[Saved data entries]
• • • • • • •

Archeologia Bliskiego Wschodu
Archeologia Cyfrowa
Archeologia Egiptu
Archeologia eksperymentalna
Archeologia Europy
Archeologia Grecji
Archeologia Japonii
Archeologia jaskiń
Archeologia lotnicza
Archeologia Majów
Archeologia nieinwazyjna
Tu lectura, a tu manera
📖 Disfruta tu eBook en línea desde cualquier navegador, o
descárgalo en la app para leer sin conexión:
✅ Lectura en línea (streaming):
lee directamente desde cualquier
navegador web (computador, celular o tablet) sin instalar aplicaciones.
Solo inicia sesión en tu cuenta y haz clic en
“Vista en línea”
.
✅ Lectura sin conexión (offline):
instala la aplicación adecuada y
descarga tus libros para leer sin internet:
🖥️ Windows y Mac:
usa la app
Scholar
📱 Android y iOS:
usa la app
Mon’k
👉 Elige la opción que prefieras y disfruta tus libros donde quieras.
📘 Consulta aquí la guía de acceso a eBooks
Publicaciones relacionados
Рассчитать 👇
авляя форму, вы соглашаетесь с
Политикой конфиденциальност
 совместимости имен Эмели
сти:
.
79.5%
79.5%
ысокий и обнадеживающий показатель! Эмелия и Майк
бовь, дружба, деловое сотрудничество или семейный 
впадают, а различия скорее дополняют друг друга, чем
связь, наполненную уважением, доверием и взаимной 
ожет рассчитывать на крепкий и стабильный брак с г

• • • • • • •

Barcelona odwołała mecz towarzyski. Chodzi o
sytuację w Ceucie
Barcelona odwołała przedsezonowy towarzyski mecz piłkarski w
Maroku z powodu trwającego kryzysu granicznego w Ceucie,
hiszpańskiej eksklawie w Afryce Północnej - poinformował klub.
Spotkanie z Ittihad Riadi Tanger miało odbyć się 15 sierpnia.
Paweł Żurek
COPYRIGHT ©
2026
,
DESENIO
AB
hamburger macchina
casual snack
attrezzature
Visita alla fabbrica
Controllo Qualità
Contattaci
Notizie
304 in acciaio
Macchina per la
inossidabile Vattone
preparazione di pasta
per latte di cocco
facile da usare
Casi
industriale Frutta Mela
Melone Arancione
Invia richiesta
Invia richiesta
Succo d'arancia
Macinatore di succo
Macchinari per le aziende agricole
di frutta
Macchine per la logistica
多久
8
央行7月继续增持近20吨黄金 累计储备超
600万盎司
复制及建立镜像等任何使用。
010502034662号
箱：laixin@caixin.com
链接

• • • • • • •

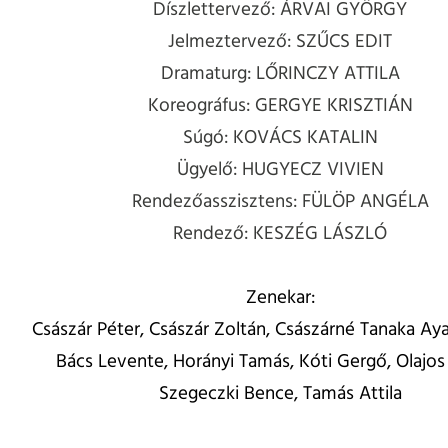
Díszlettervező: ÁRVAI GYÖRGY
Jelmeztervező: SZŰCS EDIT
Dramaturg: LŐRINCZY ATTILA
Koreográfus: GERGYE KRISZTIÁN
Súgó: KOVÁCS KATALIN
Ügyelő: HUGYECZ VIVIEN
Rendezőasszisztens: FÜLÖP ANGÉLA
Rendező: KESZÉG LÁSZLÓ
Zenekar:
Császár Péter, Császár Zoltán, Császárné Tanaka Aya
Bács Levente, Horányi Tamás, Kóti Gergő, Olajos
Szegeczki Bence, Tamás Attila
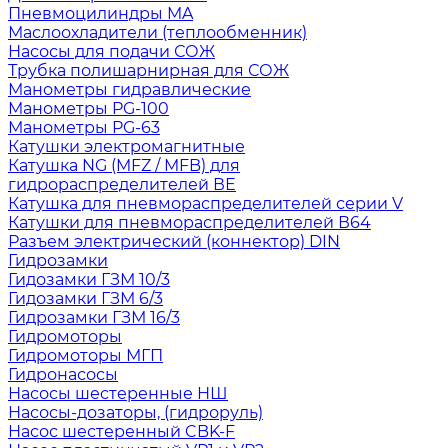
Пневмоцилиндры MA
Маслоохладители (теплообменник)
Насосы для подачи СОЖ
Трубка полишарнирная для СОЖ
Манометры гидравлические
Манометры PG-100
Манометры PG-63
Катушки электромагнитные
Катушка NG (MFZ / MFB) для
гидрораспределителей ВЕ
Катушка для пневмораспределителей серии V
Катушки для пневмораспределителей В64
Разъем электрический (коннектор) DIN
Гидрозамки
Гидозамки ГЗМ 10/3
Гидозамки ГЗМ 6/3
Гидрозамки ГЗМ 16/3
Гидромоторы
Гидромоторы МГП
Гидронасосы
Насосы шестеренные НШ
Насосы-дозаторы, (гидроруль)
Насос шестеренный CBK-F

• • • • • • •

_WHAT THIS TASK INVOLVES:_ Reproduce, word for word and in full, only the lines above that start at the line with "cualquier navegador, o" and run through the line with "бовь, дружба, деловое", both ends included.

_RESPONSE BOX:_
📖 Disfruta tu eBook en línea desde cualquier navegador, o
descárgalo en la app para leer sin conexión:
✅ Lectura en línea (streaming):
lee directamente desde cualquier
navegador web (computador, celular o tablet) sin instalar aplicaciones.
Solo inicia sesión en tu cuenta y haz clic en
“Vista en línea”
.
✅ Lectura sin conexión (offline):
instala la aplicación adecuada y
descarga tus libros para leer sin internet:
🖥️ Windows y Mac:
usa la app
Scholar
📱 Android y iOS:
usa la app
Mon’k
👉 Elige la opción que prefieras y disfruta tus libros donde quieras.
📘 Consulta aquí la guía de acceso a eBooks
Publicaciones relacionados
Рассчитать 👇
авляя форму, вы соглашаетесь с
Политикой конфиденциальност
 совместимости имен Эмели
сти:
.
79.5%
79.5%
ысокий и обнадеживающий показатель! Эмелия и Майк
бовь, дружба, деловое сотрудничество или семейный 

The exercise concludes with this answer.